A grande joia de minha coleção de bermudas inexplicáveis fora uma peça mais longa e com mais bolsos, e era roxa como um hematoma, decorada com flores azul-piscina e ramos verde-limão num contraste de ferir a vista de quem olhasse diretamente.
Não preciso dizer com que tipo de orgulho enverguei aquela bermuda hedionda por dias a fio, complementando o visual com meias amarelas, camisetas verde-concórdia e chapéus rosa-pink, sempre faceiro e alheio ao ridículo de que a singularidade de minha péssima noção de estilo faziam-me passar fosse porque ninguém na Escola Paula Soares fosse exatamente um exemplo de consciência fashion (excetuando-se o professor Benítez, de História, que inclusive fazia bicos como modelo das lojas Tevah), fosse porque desde a tenra idade eu tivesse uma habilidade ímpar de não ligar para as opiniões de outrem.
Seja como for, meu grande momento de decepção fashion deu-se quando Júlio, outro moleque gorducho na quinta-série, surgiu com uma indumentária composta por short e camisa de estampas idênticas à de minha bermuda.

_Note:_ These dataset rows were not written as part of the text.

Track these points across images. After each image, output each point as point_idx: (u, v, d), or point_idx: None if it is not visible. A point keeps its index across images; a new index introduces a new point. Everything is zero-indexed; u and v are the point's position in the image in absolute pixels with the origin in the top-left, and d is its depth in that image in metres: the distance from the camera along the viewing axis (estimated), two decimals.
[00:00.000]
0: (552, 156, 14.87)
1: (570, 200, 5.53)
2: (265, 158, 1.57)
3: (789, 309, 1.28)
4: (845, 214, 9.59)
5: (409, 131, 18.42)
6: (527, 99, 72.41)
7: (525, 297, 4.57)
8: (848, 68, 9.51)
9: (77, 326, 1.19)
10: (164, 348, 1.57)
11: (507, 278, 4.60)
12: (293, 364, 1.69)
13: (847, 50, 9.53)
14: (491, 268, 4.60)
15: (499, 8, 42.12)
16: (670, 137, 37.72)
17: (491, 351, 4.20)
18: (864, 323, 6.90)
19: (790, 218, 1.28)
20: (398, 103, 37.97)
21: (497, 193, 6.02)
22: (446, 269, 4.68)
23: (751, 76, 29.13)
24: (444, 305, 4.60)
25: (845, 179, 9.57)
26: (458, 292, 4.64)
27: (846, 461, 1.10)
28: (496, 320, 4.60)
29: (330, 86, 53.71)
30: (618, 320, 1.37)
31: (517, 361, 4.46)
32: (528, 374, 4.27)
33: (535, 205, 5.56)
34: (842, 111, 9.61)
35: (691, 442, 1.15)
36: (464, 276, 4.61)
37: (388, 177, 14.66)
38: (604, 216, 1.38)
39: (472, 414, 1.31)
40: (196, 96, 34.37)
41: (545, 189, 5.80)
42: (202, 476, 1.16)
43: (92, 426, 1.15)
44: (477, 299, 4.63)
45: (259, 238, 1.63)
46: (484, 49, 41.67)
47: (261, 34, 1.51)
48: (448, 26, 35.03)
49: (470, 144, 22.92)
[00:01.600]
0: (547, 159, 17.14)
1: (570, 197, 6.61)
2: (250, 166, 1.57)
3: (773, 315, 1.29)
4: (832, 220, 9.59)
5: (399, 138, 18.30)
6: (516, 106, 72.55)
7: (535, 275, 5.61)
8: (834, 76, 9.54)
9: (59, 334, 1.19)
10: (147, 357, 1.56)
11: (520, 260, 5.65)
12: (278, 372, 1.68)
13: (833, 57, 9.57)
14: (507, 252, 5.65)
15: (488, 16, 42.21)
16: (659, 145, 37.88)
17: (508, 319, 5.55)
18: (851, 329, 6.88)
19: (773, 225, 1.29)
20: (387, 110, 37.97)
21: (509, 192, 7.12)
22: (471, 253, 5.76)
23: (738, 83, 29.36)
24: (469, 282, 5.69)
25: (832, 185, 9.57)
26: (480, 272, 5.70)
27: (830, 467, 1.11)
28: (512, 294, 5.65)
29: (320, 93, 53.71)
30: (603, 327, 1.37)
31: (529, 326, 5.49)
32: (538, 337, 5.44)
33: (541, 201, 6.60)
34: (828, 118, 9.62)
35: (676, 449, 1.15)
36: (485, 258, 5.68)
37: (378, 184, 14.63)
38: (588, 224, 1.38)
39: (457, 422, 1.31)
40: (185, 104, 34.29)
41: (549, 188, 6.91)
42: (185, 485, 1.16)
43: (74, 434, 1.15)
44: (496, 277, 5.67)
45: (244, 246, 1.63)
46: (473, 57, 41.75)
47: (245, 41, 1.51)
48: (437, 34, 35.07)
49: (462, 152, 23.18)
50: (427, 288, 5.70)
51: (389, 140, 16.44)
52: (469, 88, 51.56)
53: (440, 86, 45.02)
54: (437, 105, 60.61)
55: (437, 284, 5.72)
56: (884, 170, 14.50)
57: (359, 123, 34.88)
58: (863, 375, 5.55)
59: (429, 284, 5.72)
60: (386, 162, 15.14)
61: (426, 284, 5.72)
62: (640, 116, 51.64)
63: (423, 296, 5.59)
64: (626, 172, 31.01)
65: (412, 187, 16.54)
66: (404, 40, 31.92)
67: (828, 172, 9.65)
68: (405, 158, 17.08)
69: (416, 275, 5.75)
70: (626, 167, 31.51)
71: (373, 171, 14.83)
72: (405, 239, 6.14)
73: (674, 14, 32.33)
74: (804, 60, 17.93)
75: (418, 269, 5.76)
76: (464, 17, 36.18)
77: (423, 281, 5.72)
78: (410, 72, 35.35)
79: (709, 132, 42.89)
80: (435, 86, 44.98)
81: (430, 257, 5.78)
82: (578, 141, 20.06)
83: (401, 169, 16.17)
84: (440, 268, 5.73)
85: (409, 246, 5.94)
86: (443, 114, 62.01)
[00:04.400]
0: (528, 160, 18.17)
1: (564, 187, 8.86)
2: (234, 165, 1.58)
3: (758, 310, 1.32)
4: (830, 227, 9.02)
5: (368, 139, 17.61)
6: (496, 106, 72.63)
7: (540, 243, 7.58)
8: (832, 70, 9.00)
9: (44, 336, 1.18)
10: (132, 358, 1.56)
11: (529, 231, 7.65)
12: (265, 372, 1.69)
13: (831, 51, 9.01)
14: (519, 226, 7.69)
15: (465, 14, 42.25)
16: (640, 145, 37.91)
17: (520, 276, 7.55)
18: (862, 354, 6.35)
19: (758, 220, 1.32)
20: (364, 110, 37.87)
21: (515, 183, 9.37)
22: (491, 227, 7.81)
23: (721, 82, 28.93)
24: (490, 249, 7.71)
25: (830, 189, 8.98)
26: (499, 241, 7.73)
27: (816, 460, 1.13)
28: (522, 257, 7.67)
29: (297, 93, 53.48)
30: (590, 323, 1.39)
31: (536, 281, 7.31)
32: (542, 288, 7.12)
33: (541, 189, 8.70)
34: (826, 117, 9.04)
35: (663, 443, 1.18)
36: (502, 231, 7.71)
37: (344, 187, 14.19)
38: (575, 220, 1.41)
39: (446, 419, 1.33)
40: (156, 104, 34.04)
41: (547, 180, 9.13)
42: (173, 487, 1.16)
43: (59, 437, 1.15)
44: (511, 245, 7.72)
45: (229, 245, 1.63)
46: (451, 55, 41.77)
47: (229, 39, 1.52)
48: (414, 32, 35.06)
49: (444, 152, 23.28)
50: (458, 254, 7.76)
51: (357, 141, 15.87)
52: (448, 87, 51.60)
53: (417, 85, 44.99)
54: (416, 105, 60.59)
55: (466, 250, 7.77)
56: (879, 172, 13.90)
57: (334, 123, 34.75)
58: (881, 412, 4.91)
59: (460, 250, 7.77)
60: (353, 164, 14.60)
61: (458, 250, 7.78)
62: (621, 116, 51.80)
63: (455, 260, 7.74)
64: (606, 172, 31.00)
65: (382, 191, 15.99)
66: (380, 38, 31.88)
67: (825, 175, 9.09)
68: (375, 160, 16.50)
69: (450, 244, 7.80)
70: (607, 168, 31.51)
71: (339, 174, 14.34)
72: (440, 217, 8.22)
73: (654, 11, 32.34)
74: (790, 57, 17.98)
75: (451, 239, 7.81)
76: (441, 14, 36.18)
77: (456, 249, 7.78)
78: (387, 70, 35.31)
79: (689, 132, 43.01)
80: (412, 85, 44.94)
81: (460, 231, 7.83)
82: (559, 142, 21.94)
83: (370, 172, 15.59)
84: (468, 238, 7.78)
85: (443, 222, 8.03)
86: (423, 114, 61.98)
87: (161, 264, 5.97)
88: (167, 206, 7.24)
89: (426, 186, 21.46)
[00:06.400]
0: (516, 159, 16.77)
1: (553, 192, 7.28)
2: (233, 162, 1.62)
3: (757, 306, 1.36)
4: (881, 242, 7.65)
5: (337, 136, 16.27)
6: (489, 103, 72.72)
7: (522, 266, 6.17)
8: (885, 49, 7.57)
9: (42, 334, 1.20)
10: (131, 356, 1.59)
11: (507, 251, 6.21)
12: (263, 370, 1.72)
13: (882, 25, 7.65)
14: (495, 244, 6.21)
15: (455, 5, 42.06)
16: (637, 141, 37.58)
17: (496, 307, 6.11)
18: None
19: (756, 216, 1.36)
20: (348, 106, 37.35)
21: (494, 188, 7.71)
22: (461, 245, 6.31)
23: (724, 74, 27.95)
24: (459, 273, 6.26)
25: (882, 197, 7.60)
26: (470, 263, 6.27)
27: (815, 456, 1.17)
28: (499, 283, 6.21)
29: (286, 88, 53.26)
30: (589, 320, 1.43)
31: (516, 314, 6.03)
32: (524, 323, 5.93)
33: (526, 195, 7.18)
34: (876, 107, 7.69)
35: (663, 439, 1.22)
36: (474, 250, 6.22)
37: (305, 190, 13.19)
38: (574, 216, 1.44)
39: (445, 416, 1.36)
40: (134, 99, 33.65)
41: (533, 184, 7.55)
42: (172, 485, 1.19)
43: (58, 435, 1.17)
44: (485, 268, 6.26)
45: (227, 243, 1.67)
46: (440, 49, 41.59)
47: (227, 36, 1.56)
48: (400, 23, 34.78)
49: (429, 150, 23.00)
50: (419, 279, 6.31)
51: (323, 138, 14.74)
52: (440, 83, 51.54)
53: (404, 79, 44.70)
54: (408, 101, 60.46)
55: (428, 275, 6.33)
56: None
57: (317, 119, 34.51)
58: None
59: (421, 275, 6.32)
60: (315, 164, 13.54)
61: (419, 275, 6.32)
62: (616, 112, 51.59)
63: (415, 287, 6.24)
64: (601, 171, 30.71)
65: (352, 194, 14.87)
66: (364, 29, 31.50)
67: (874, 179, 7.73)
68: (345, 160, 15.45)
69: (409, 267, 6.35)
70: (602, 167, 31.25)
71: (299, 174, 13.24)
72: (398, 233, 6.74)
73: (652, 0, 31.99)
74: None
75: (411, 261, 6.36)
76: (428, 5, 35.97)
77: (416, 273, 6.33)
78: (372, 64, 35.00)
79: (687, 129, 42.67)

Meu mundo ruíra. Não era eu, mas Júlio, o ícone de estilo havaiano da quinta-série, e restava-me assimilar tal derrota, ou passar a me vestir todo de brim, que, na verdade, foi o que fiz quando ganhei uma jaqueta jeans com dois bolsos frontais onde cabia confortavelmente um gibi de formatinho, mas me desvio do assunto... O ponto é que, na época, passou-me despercebido que, o fato de Júlio ter pais mais despreocupados com o fato de o filho se vestir como se tivesse sido vomitado por um unicórnio, não era uma derrota, mas uma lição:
Sempre há alguém pior do que nós.
Hoje, eu posso olhar pra trás, e compreender que Júlio e sua indumentária de duas peças roxa, azul e verde são testemunho de que, por mais improvável que possa parecer, em alguma parte, há alguém sentindo mais saudade, mais desejo, enfim, mais apaixonado do que eu.